Relationships give us the perfect opportunity for learning so much about ourselves, if we are willing to authentically explore this area of our lives and ourselves, we will come to learn where we are weak and
vulnerable, where we are overbearing and impulsive, where we are loving and nurturing, where we withhold and where we are generous. An intimate relationship that has a foundation of trust and respect and one that is honest and real-will be one of the greatest experiences we will ever have.
Rest assure that we will feel every emotion in our relationships, the high’s and the low’s, right and wrong, the good the bad and the ugly– the full spectrum. The gift of a relationship that can withstand the full experience of obstacles, adversity, challenge and forgiveness is an intimacy with a depth of love that not everyone experiences.
You see, we are so quick to call the game. So quick to judge and think that everything must look a particular way, some think that it’s all black and white and the truth is that it’s not really anything until we add our story to it, until we name it judge it or give meaning to it. Our perspective, our outlook and our thought process will determine how deep we can love, how easily we can accept, how often we will be vulnerable and how much of an impact we will have in our own lives and in the lives of others. If our perspective is old and outdated, if it belongs to someone else or if we are on auto-pilot most of our lives, it’s almost certain that we will have a victim perspective and feel like life is happening to us and that we don’t have much or any control of the circumstances of our lives.
The flip side of that is 100% responsibility. I will choose to look within, I will pay attention to the things, people and words that “trigger” me because I understand that this is where my own healing will take place- and there really is no crystal ball, magic pill or prescription that will do the work for me. In fact, it’s a life-long process of letting go. Letting go of the idea that someone else is responsible for my happiness or success, letting go of the idea that that relationships must look a certain way, letting go of the idea that he or she must act or be a certain way in order for me to be ok.
In this process of going inward, we do need to recognize that birds of a feather flock together and that not everyone is equally yoked, in other words; we are all in different levels of understanding, experience and results AND if I am ready to reach new heights in my personal and professional relationships, I must be willing to take an inventory of those who are currently in my life. Who are the ones that lift me up and see me bigger than I see myself? Who is holding me accountable? Who doesn’t accept my excuses and calls me on my BS? Who are those who make excuses for me? Who encourage me in the opposite direction of my dreams and desires. Not good, bad, right or wrong- just an inventory.
It is one thing to be oblivious to it, and it is another to take 100% responsibility and to consciously choose who I will surround myself with. And what about the relationship I have with myself? Where am I arguing for my own limitations? Where in my life am I getting out of the box and being uncomfortable? Growth and expansion does not happen in our comfort zone.

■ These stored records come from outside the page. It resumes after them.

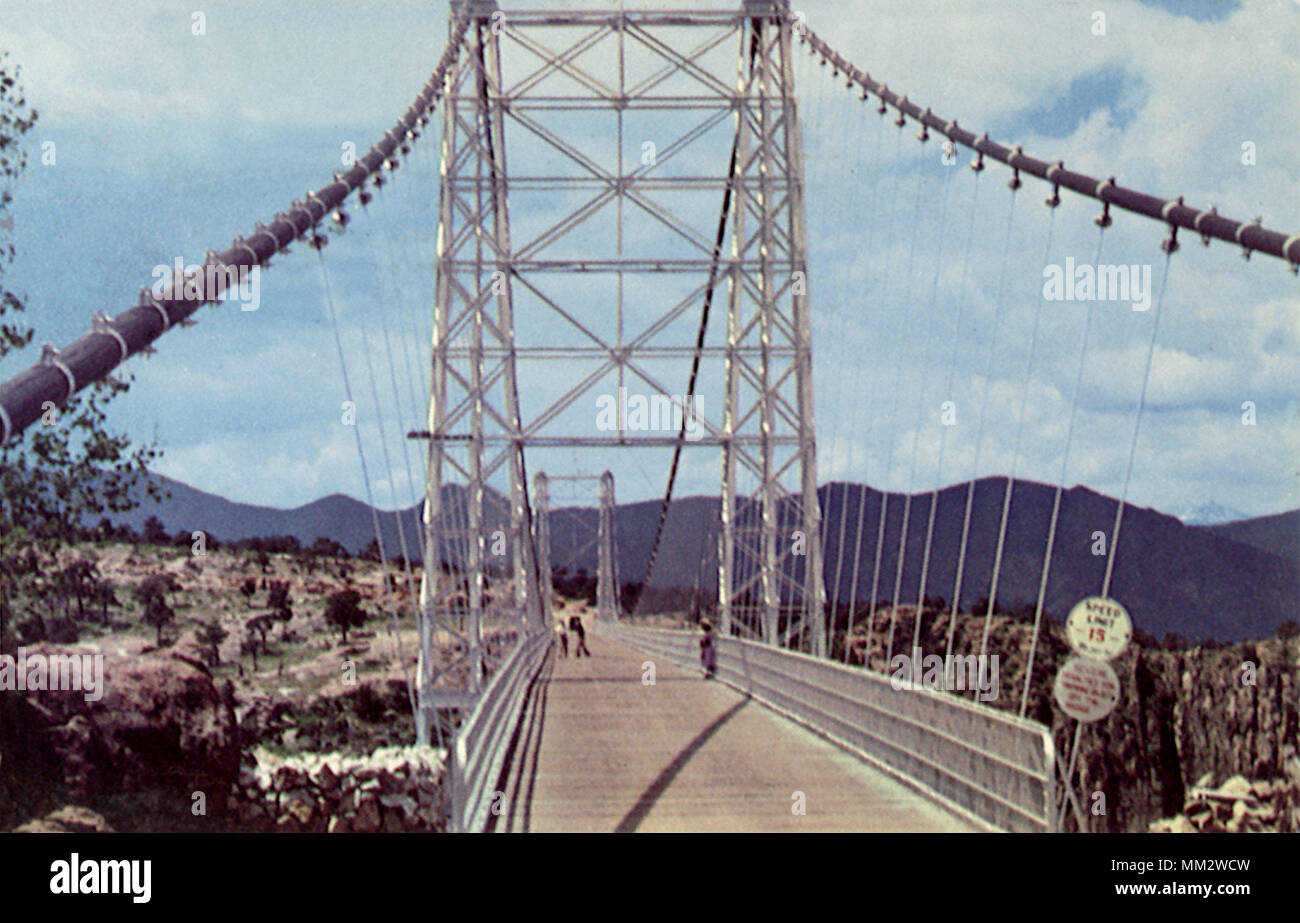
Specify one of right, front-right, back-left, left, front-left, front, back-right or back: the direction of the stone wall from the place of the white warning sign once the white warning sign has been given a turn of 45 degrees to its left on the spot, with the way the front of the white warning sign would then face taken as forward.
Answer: back

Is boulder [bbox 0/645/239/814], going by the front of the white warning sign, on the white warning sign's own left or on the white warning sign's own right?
on the white warning sign's own right

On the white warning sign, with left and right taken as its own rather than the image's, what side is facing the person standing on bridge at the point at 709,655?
back

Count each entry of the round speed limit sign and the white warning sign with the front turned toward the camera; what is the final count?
2

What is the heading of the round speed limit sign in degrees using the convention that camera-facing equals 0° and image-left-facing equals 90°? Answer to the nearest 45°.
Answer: approximately 0°

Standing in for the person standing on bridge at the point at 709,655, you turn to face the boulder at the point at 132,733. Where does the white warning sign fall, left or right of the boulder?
left
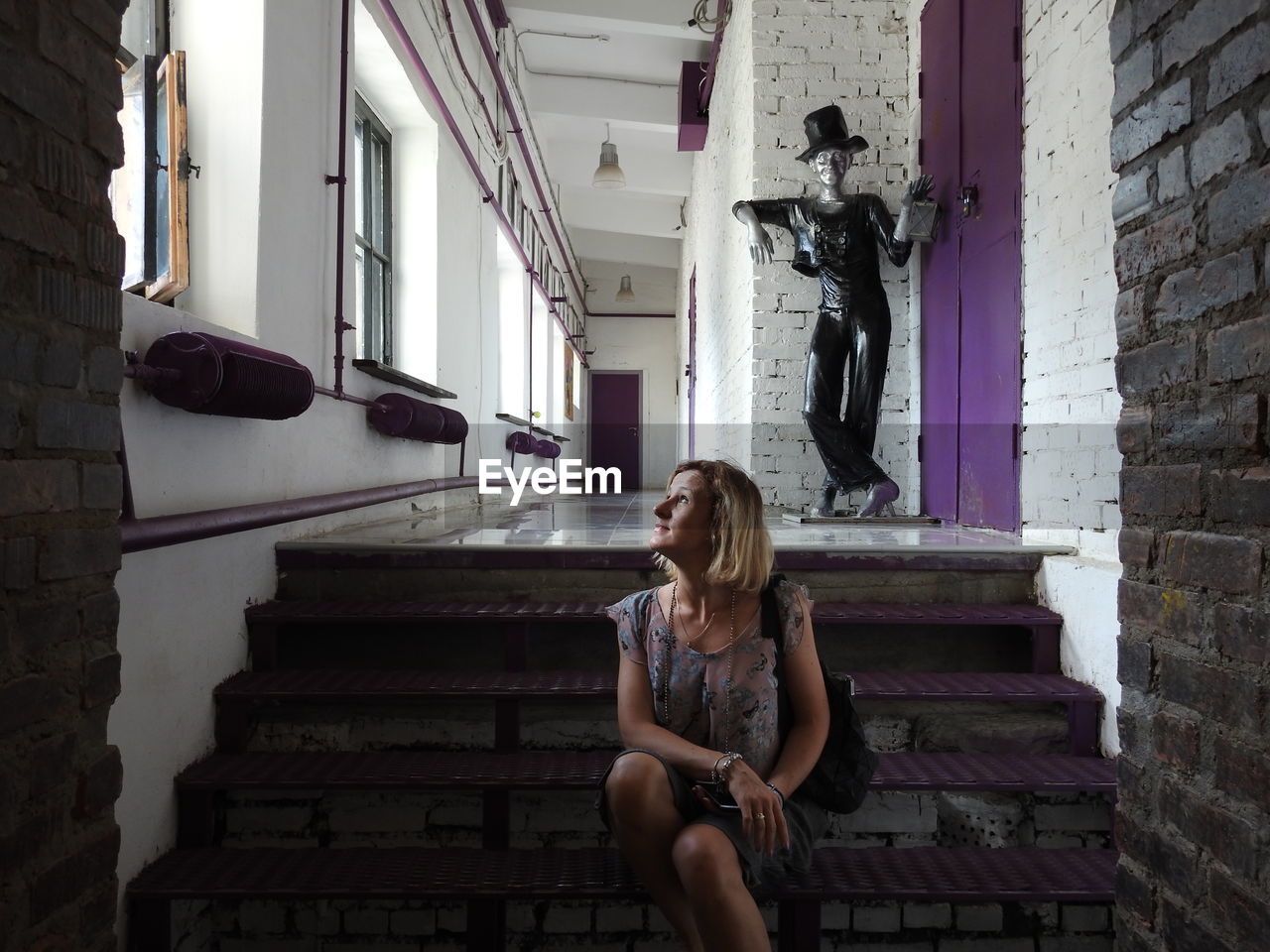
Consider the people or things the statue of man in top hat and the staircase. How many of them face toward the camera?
2

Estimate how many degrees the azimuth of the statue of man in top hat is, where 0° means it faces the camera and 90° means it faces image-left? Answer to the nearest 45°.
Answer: approximately 0°

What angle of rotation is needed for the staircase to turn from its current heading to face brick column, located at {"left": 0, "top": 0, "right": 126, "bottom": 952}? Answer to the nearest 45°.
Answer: approximately 45° to its right

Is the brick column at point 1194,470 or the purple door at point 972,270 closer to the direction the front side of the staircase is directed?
the brick column

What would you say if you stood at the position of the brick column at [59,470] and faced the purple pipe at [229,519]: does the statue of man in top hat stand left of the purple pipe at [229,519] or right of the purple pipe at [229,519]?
right

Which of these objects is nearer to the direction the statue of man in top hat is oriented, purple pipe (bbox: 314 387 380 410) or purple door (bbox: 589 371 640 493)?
the purple pipe

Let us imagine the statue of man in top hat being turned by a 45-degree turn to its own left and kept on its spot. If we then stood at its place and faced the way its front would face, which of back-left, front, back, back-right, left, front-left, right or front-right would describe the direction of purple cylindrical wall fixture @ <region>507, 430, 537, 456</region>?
back

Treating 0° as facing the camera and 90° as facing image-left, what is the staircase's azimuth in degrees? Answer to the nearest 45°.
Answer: approximately 0°

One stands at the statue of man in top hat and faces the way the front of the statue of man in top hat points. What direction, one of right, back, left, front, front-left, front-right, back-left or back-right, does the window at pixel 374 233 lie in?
right

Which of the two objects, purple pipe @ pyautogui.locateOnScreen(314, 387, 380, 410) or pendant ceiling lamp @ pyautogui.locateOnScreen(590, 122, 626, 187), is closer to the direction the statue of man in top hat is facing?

Today I choose to take an inventory of my relationships. How will I express my love and gratitude to those I want to have a closer relationship with? Who will be my fox hole buddy and hold me accountable? What will I do for myself; for my own health and wellbeing? Where will I contribute and how will I make a difference? I am committed to creating happy, healthy and harmonious relationships in my life. I will focus on being the very best version of me and allow grace to bring new and supportive relationships into my life.